[Extract provided]:
In early September of this year the Data Science Initiative (DSI), through the newly launched “Partnership for Social Good,” awarded two $20,000 grants to UNC Charlotte faculty and staff. The purpose of the awards to provide start-up funds for new, innovative and interdisciplinary research, projects that engaged multiple colleges. Several outstanding proposals were put forward. Proposals were evaluated on several metrics including perceived "Social Good" impact and the likelihood for future external funding. The two winning teams were:
Leveraging Social Media and Online Resources to Combat Human Trafficking
- Wenwen Dou, Department of Computer Science, College of Computing and Informatics
- Matthew Phillips, Department of Criminal Justice and Criminology, College of Liberal Arts and Sciences
- Jean-Claude Thill, Department of Geography and Earth Sciences, College of Liberal Arts and Sciences
Understanding the Factors that Influence Food Choice among UNC Charlotte Students
- Elizabeth Racine, Department of Public Health Sciences, College of Health and Human Services
- Wlodek Zadrozny, Department of Computer Science, College of Computing and Informatics
- Lisa Schulkind, Department of Economics, Belk College of Business
- Arthur Zillante, Department of Economics, Belk College of Business
The first proposal focused on human trafficking, a form of modern slavery where people profit from the control and exploitation of others, forcing them to engage in commercial sex or to provide services against their will. Modern technology has enabled Human Trafficking to flourish in the 21st century. Ubiquitous access to high speed and private information/communications channels enables the targeting and recruiting of victims and their subsequent exploitation. The research effort seeks to make use of the traffickers' own reliance on this technology to gain a more complete awareness of the scope and nature of human trafficking recruitment activities and gain a visual analytic tool to potentially facilitate the creation of strategies and interventions to combat this problem. Their visual and text analytic approach will explore the fusion of data from a variety of sources – including Social Media and websites in order to enable data-driven analysis of human-trafficking related activities.
The second project intends to explore young adults transition from the home environment to a university environment and their subsequent risk of overeating and becoming obese. One powerful resource, to help in understanding and predicting food choice, is utilization of the food transaction data generated when students purchase food with their meal plan (49er card). Step 1 of their project was to obtain university approvals (legal, IRB, Auxiliary Services, etc.) to share the data. Their next step will be to take the food transaction data, add nutrient data, and build an analytic dataset. Graduate students in three colleges (CHHS, CCI, BCOB) will be hired to clean and construct the analytic dataset. The analytic dataset will then be used to answer two preliminary research questions:
1. How do food purchases differ by demographic characteristics (gender, race/ethnicity, financial aid status, etc.)?
2. How do student food purchases change over the academic year?
Findings will be used to develop interventions and/or educational materials to help students make healthier food purchasing decisions. External funding will be sought to further analyze the data and, initially, to measure the impact of the Affordable Care Act Nutrition Labeling policy on food purchases.
All told the DSI received 14 outstanding submissions from across the campus. Interdisciplinary project teams included representation from six colleges: Belk College of Business, College of Arts + Architecture, College of Computing and Informatics, College of Education, College of Health and Human Services, College of Liberal Arts & Sciences). The DSI plans to announce a new competition in mid- November.

[Work instructions]:
A. How many submissions did the Data Science Initiative receive, according to the grant announcement?
B. Transcribe the grant announcement from "Findings will be" up to and including "in mid- November.".
C. Summarize the grant announcement in two sentences.

[Dataset extract]:
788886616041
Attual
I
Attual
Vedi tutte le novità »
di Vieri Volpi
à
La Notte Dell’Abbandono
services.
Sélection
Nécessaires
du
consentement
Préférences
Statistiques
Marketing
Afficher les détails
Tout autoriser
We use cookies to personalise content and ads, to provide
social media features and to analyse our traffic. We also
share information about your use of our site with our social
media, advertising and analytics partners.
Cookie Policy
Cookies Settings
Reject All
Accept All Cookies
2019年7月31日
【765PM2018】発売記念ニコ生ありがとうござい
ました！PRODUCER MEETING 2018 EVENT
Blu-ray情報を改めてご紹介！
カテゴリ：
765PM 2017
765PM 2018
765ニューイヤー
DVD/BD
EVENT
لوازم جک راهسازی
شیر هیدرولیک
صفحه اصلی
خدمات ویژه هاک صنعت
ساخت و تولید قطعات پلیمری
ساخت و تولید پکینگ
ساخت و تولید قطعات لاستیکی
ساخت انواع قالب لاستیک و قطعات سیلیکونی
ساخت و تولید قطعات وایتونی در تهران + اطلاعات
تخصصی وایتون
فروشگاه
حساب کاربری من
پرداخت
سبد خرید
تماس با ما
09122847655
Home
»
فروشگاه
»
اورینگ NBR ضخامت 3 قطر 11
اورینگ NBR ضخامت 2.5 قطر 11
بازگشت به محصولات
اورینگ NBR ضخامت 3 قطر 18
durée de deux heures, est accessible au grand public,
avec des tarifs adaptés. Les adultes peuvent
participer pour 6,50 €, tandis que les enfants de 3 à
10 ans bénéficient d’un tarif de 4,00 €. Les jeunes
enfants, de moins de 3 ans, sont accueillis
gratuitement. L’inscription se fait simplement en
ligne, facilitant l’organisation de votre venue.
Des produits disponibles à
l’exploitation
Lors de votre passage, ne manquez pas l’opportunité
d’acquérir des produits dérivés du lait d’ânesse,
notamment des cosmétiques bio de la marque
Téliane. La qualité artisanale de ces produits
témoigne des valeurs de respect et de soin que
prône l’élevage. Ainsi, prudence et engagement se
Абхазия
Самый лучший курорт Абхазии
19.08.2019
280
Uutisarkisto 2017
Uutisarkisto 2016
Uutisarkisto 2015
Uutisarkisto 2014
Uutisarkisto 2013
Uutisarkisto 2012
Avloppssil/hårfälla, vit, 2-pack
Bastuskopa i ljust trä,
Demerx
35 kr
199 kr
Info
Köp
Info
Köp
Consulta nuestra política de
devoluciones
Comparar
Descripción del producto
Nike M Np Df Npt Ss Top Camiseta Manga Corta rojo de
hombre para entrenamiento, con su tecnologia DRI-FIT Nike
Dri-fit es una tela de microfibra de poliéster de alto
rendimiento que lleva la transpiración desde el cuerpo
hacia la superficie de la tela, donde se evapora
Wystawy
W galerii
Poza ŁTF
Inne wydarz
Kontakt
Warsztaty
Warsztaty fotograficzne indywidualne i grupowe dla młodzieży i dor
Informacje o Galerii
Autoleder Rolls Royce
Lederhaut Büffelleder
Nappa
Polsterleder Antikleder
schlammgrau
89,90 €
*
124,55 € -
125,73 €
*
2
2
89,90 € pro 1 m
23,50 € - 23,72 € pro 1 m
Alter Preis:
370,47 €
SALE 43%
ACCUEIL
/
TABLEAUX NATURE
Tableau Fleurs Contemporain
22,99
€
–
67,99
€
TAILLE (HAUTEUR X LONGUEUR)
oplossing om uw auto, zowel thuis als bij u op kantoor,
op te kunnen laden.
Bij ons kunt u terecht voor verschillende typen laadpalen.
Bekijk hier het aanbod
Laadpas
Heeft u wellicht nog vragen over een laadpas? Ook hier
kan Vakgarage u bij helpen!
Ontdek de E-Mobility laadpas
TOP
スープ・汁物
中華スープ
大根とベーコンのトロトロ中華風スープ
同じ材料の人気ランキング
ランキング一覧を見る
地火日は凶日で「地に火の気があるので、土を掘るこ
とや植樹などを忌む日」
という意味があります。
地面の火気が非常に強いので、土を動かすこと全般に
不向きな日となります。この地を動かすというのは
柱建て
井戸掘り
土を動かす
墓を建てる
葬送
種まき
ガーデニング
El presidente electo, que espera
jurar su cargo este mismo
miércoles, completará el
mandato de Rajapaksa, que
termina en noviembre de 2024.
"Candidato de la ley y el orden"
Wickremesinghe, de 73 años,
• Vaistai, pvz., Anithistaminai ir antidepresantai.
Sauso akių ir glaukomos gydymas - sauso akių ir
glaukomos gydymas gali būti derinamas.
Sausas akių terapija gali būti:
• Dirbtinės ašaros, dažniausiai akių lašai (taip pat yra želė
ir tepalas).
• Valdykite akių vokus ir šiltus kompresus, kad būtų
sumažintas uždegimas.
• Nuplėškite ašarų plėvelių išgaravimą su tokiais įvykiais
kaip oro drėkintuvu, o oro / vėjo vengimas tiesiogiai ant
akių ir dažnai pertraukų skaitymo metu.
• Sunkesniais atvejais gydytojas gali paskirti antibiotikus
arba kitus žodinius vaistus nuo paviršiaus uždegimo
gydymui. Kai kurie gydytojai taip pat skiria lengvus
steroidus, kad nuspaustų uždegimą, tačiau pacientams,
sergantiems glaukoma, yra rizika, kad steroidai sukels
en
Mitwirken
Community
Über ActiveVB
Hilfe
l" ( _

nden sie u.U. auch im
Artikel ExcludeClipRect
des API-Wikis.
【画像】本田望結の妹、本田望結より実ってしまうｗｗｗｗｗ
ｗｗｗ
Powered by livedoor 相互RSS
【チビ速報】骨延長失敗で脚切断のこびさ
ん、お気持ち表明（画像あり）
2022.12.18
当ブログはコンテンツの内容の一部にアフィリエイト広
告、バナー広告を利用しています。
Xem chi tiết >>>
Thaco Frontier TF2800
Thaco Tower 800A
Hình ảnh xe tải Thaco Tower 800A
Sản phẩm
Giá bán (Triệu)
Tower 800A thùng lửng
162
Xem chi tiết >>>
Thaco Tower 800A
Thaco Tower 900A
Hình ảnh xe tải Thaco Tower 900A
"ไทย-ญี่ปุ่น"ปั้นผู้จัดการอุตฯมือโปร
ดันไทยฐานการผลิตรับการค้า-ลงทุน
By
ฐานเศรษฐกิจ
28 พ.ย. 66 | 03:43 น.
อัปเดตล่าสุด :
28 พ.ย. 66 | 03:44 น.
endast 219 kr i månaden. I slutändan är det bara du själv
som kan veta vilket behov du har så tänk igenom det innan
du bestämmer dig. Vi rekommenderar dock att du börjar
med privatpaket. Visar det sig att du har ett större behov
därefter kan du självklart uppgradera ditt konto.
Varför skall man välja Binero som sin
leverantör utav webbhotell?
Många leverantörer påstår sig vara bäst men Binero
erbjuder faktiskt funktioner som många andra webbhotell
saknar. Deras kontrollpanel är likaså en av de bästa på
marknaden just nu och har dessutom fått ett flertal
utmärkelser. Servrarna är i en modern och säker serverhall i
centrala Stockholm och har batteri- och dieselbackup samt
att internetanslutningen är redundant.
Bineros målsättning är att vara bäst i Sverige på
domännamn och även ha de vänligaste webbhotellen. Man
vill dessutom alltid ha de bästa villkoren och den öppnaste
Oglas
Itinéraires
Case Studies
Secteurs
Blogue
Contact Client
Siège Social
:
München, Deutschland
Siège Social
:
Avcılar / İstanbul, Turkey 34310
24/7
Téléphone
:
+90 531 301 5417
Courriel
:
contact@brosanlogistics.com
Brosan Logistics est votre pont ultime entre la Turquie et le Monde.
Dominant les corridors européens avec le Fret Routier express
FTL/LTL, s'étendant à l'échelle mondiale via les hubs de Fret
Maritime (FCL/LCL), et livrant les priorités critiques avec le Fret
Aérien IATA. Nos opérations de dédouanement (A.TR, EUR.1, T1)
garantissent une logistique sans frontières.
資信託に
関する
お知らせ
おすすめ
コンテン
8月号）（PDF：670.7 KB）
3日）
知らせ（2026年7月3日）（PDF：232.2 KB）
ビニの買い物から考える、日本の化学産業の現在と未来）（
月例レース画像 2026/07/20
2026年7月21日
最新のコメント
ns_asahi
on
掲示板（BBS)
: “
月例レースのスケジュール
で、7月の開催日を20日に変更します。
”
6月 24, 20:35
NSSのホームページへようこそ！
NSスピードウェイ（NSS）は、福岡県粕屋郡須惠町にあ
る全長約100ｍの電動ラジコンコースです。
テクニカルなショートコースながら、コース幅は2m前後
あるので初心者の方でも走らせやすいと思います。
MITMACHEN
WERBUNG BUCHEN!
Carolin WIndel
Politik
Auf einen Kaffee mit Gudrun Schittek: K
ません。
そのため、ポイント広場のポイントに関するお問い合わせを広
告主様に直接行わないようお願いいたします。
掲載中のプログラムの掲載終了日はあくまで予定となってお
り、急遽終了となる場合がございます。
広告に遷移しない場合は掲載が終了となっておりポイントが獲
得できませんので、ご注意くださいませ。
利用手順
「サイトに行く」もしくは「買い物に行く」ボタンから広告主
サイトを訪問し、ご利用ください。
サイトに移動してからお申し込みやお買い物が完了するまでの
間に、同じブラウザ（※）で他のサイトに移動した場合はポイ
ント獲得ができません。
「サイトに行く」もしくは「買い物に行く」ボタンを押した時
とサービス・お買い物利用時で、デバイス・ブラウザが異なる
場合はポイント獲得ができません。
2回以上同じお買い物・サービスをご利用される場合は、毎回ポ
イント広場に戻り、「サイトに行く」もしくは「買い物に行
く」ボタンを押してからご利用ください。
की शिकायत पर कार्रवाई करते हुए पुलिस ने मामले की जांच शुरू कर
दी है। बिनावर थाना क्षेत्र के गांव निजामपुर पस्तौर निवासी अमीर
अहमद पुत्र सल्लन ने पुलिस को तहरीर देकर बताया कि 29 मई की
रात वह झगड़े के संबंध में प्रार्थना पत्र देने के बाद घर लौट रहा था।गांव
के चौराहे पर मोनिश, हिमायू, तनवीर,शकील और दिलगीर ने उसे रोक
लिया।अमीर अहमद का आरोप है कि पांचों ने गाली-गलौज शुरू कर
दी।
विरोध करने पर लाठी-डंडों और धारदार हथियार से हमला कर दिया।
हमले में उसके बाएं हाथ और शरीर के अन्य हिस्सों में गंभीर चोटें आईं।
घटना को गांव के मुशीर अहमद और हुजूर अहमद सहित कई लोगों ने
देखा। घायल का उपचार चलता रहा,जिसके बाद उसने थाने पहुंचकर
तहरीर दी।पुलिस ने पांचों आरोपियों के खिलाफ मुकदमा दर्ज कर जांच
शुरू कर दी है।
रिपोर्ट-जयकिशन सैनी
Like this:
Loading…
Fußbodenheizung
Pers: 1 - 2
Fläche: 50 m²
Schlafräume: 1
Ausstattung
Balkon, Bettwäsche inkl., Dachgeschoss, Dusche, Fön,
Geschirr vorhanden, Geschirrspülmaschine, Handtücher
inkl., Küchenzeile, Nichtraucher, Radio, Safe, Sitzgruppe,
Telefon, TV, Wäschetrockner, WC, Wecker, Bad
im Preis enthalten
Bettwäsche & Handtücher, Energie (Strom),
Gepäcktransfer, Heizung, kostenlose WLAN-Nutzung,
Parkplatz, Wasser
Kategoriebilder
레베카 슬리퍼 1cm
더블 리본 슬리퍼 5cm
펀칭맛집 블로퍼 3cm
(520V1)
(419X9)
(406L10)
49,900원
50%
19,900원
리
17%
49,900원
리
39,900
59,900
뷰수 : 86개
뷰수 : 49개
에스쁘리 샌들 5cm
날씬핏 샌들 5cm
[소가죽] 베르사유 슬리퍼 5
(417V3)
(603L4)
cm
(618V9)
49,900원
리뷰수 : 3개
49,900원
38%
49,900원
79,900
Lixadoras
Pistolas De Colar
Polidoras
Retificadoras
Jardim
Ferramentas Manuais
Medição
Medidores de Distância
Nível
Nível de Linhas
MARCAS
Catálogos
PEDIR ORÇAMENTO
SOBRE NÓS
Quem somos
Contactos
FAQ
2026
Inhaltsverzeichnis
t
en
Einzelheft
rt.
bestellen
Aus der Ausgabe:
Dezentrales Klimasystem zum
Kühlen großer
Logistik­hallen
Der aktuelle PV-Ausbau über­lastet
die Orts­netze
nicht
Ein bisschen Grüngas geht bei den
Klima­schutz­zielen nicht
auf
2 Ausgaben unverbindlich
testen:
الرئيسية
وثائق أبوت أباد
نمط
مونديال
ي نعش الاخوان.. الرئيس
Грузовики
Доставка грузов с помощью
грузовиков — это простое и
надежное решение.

[Task-by-task answers]:
A. The DSI received 14 submissions from across the campus.

B.
Findings will be used to develop interventions and/or educational materials to help students make healthier food purchasing decisions. External funding will be sought to further analyze the data and, initially, to measure the impact of the Affordable Care Act Nutrition Labeling policy on food purchases.
All told the DSI received 14 outstanding submissions from across the campus. Interdisciplinary project teams included representation from six colleges: Belk College of Business, College of Arts + Architecture, College of Computing and Informatics, College of Education, College of Health and Human Services, College of Liberal Arts & Sciences). The DSI plans to announce a new competition in mid- November.

C. Through its new "Partnership for Social Good," the Data Science Initiative awarded two $20,000 start-up grants to multi-college UNC Charlotte teams: one to use social media and online data to combat human trafficking, and one to use students' meal-plan food transaction data to understand food choice. The winners were selected from 14 submissions representing six colleges, and the DSI plans to announce a new competition in mid-November.